Europe, a continent viewed as the centre of the universe is, in fact, an offshoot of Asia. Great Britain, former centre of the world’s largest empire, lies on the outskirts of Europe. The Old Forge, a pub on Scotland’s Knoydart peninsula, can only be reached on foot or by boat. And on a Tuesday in May 1994, two men sat in that very place: “the most remote pub on mainland Britain.”
These intrepid travellers had just finished a two-week group tour: one as skipper of a small motorboat, the other as guide of a German tour group. The past 14 days hadn’t been easy, but remoteness does have its benefits: the Old Forge didn’t have closing hours. The beer – ale in Scotland – flowed freely. Both men dreamed of independent travel with likeminded friends – without the constraints of a trip planned at a desktop. Taking it all in, Toby – the skipper – waxed poetic about far off-shore islands, the Outer Hebrides, with pristine 200-meter seawalls, yet untouched by human hands. The other climber, with northern German roots, listened raptly. The next morning the only distinct images which remained in the men’s minds were the pristine seawalls on the outskirts of Scotland and a vague plan to climb there one day. “See you on Mingulay!”

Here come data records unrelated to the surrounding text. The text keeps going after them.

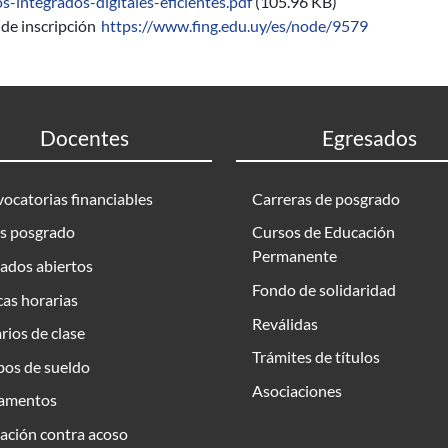
os-integrados-digitales-eficientes.pdf
(105.96 KB)
de inscripción
https://www.fing.edu.uy/es/node/9579
Docentes
Egresados
ocatorias financiables
Carreras de posgrado
s posgrado
Cursos de Educación
Permanente
ados abiertos
Fondo de solidaridad
as horarias
Reválidas
rios de clase
Trámites de títulos
bos de sueldo
Asociaciones
amentos
ación contra acoso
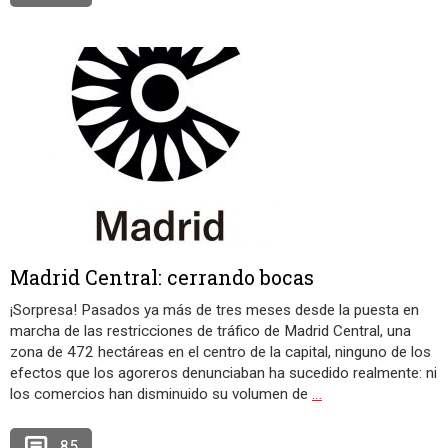
Madrid Central: cerrando bocas
¡Sorpresa! Pasados ya más de tres meses desde la puesta en
marcha de las restricciones de tráfico de Madrid Central, una
zona de 472 hectáreas en el centro de la capital, ninguno de los
efectos que los agoreros denunciaban ha sucedido realmente: ni
los comercios han disminuido su volumen de
…
85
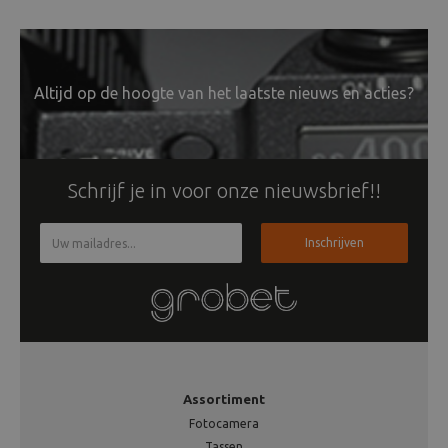
Altijd op de hoogte van het laatste nieuws en acties?
Schrijf je in voor onze nieuwsbrief!!
Inschrijven
Assortiment
Fotocamera
Tassen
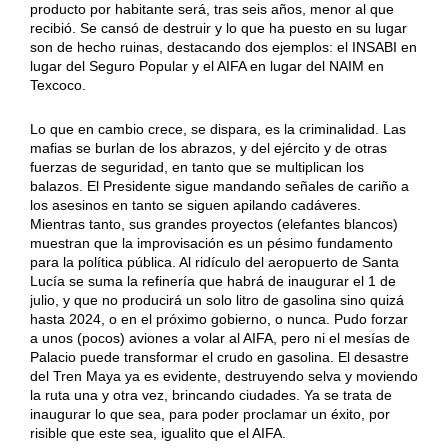
producto por habitante será, tras seis años, menor al que
recibió. Se cansó de destruir y lo que ha puesto en su lugar
son de hecho ruinas, destacando dos ejemplos: el INSABI en
lugar del Seguro Popular y el AIFA en lugar del NAIM en
Texcoco.
Lo que en cambio crece, se dispara, es la criminalidad. Las
mafias se burlan de los abrazos, y del ejército y de otras
fuerzas de seguridad, en tanto que se multiplican los
balazos. El Presidente sigue mandando señales de cariño a
los asesinos en tanto se siguen apilando cadáveres.
Mientras tanto, sus grandes proyectos (elefantes blancos)
muestran que la improvisación es un pésimo fundamento
para la política pública. Al ridículo del aeropuerto de Santa
Lucía se suma la refinería que habrá de inaugurar el 1 de
julio, y que no producirá un solo litro de gasolina sino quizá
hasta 2024, o en el próximo gobierno, o nunca. Pudo forzar
a unos (pocos) aviones a volar al AIFA, pero ni el mesías de
Palacio puede transformar el crudo en gasolina. El desastre
del Tren Maya ya es evidente, destruyendo selva y moviendo
la ruta una y otra vez, brincando ciudades. Ya se trata de
inaugurar lo que sea, para poder proclamar un éxito, por
risible que este sea, igualito que el AIFA.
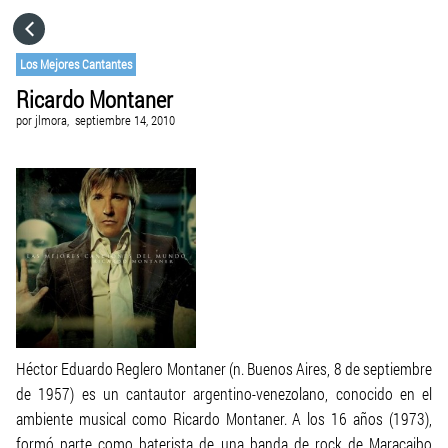
HOME
Los Mejores Cantantes
Ricardo Montaner
CATEGORÍAS
por
jlmora,
septiembre 14, 2010
IR A
VISITA EL SITIO WEB
Héctor Eduardo Reglero Montaner (n. Buenos Aires, 8 de septiembre
de 1957) es un cantautor argentino-venezolano, conocido en el
ambiente musical como Ricardo Montaner. A los 16 años (1973),
formó parte como baterista de una banda de rock de Maracaibo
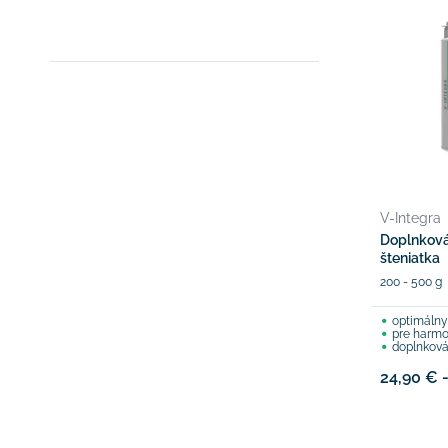
V-Integra
Doplnková
šteniatka
200 - 500 g
optimálny 
pre harmo
doplnková
24,90 € 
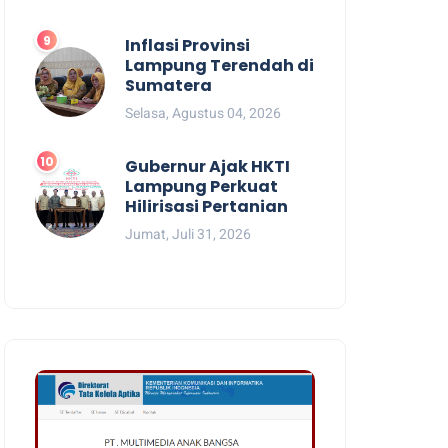
Inflasi Provinsi
Lampung Terendah di
Sumatera
Selasa, Agustus 04, 2026
Gubernur Ajak HKTI
Lampung Perkuat
Hilirisasi Pertanian
Jumat, Juli 31, 2026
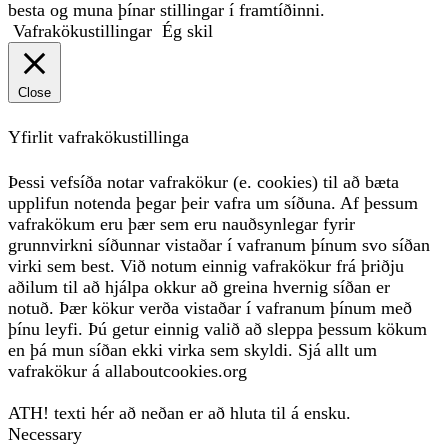
besta og muna þínar stillingar í framtíðinni.
Vafrakökustillingar
Ég skil
Close
Yfirlit vafrakökustillinga
Þessi vefsíða notar vafrakökur (e. cookies) til að bæta
upplifun notenda þegar þeir vafra um síðuna. Af þessum
vafrakökum eru þær sem eru nauðsynlegar fyrir
grunnvirkni síðunnar vistaðar í vafranum þínum svo síðan
virki sem best. Við notum einnig vafrakökur frá þriðju
aðilum til að hjálpa okkur að greina hvernig síðan er
notuð. Þær kökur verða vistaðar í vafranum þínum með
þínu leyfi. Þú getur einnig valið að sleppa þessum kökum
en þá mun síðan ekki virka sem skyldi. Sjá allt um
vafrakökur á allaboutcookies.org
ATH! texti hér að neðan er að hluta til á ensku.
Necessary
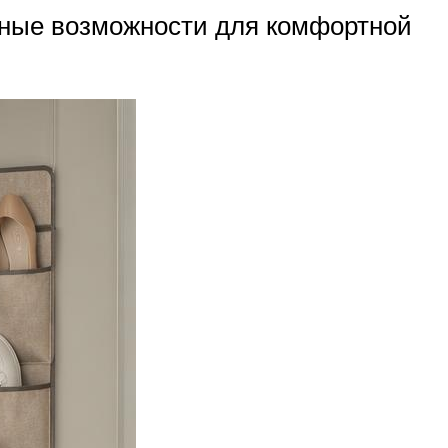
льные возможности для комфортной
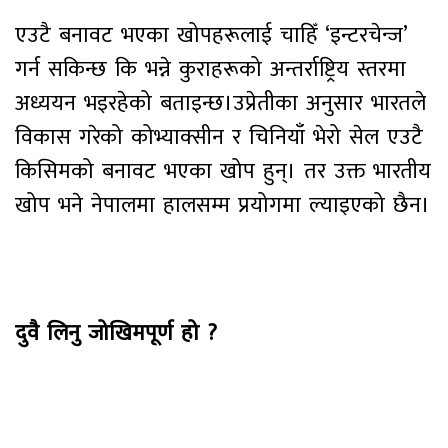
एउटै बनावट भएका खोपहरूलाई चाहिँ ‘इन्टरचेन्ज’
गर्न सकिन्छ कि भन्ने कुराहरूको अन्तर्राष्ट्रिय स्तरमा
अध्ययन भइरहेको बताइन्छ।उप्रेतीका अनुसार भारतले
विकास गरेको कोभ्याक्सीन र चिनियाँ भेरो सेल एउटै
किसिमको बनावट भएका खोप हुन्। तर उक्त भारतीय
खोप भने नेपालमा हालसम्म प्रयोगमा ल्याइएको छैन।
दुवै लिनु जोखिमपूर्ण हो ?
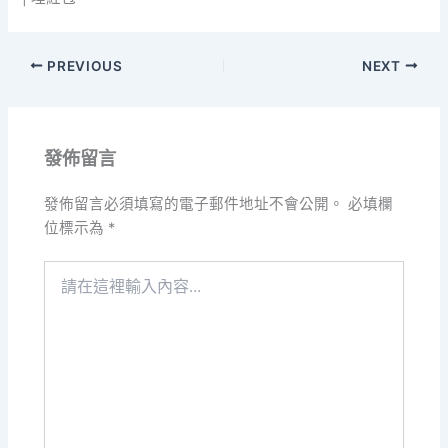
PREVIOUS
NEXT
發佈留言
發佈留言必須填寫的電子郵件地址不會公開。
必填欄
位標示為
*
請
在
這
裡
輸
入
內
容...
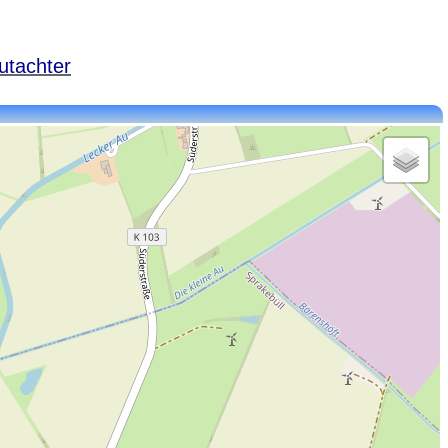
utachter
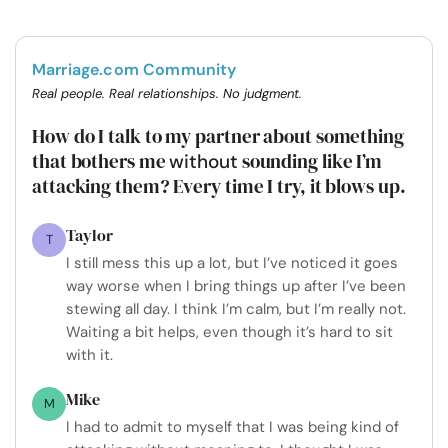
Marriage.com Community
Real people. Real relationships. No judgment.
How do I talk to my partner about something
that bothers me
sounding like I’m
without
attacking them? Every time I try, it blows up.
Taylor
T
I still mess this up a lot, but I’ve noticed it goes
way worse when I bring things up after I’ve been
stewing all day. I think I’m calm, but I’m really not.
Waiting a bit helps, even though it’s hard to sit
with it.
Mike
M
I had to admit to myself that I was being kind of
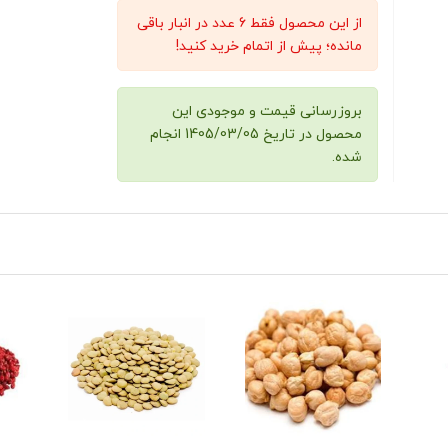
از این محصول فقط 6 عدد در انبار باقی
مانده؛ پیش از اتمام خرید کنید!
بروزرسانی قیمت و موجودی این
محصول در تاریخ 1405/03/05 انجام
شده.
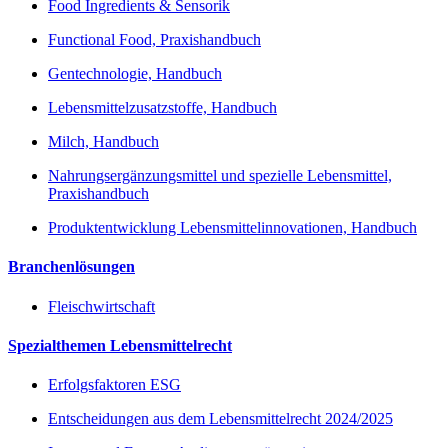
Food Ingredients & Sensorik
Functional Food, Praxishandbuch
Gentechnologie, Handbuch
Lebensmittelzusatzstoffe, Handbuch
Milch, Handbuch
Nahrungsergänzungsmittel und spezielle Lebensmittel,
Praxishandbuch
Produktentwicklung Lebensmittelinnovationen, Handbuch
Branchenlösungen
Fleischwirtschaft
Spezialthemen Lebensmittelrecht
Erfolgsfaktoren ESG
Entscheidungen aus dem Lebensmittelrecht 2024/2025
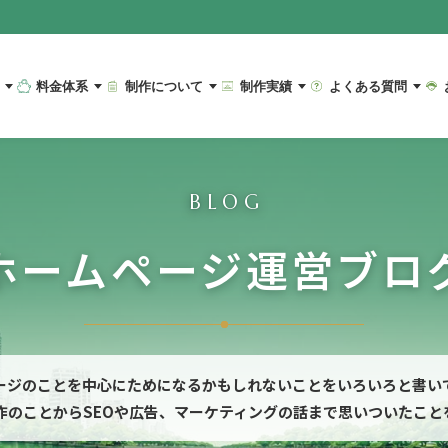
料金体系
制作について
制作実績
よくある質問
BLOG
ホームページ運営ブロ
ージのことを中心にためになるかもしれないことをいろいろと書い
作のことからSEOや広告、マーケティングの話まで思いついたこと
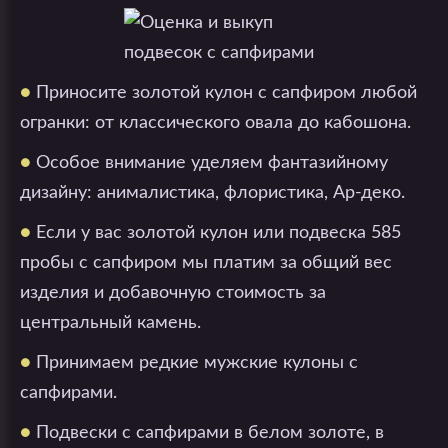
●
Приносите золотой кулон с сапфиром любой
огранки: от классического овала до кабошона.
●
Особое внимание уделяем фантазийному
дизайну: анималистика, флористика, Ар-деко.
●
Если у вас золотой кулон или подвеска 585
пробы с сапфиром мы платим за общий вес
изделия и добавочную стоимость за
центральный камень.
●
Принимаем редкие мужские кулоны с
сапфирами.
●
Подвески с сапфирами в белом золоте, в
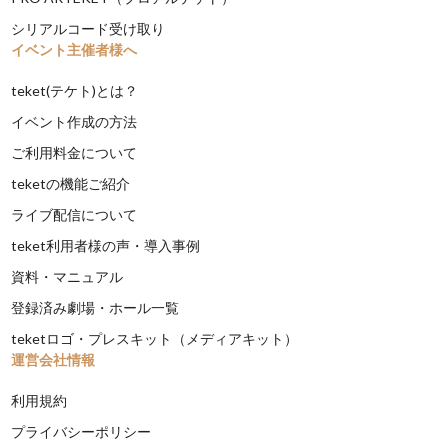
シリアルコード受け取り
イベント主催者様へ
teket(テケト)とは？
イベント作成の方法
ご利用料金について
teketの機能ご紹介
ライブ配信について
teket利用者様の声・導入事例
資料・マニュアル
登録済み劇場・ホール一覧
teketロゴ・プレスキット（メディアキット）
運営会社情報
利用規約
プライバシーポリシー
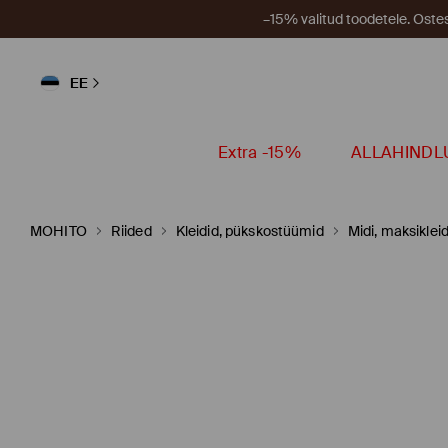
–15% valitud toodetele. Ost
EE
Extra -15%
ALLAHINDL
MOHITO
Riided
Kleidid, pükskostüümid
Midi, maksikleid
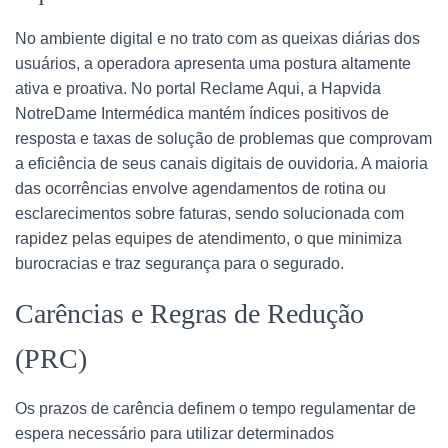
No ambiente digital e no trato com as queixas diárias dos
usuários, a operadora apresenta uma postura altamente
ativa e proativa. No portal Reclame Aqui, a Hapvida
NotreDame Intermédica mantém índices positivos de
resposta e taxas de solução de problemas que comprovam
a eficiência de seus canais digitais de ouvidoria. A maioria
das ocorrências envolve agendamentos de rotina ou
esclarecimentos sobre faturas, sendo solucionada com
rapidez pelas equipes de atendimento, o que minimiza
burocracias e traz segurança para o segurado.
Carências e Regras de Redução
(PRC)
Os prazos de carência definem o tempo regulamentar de
espera necessário para utilizar determinados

The Outer Hebrides: Home of the greatest sea cliff trad climbing in the world
Fast forward twenty years, and the seawalls of the three southern most islands of the Outer Hebrides, Pabbay, Mingulay and Berneray are considered – according to Climb Magazine in May 2015 – “home of the greatest sea cliff trad climbing in the world”.
Reason enough for Ralf Gantzhorn, the German climber sitting at The Old Forge in 1994, to visit the island a third time after his 1995 and 1998 trips there.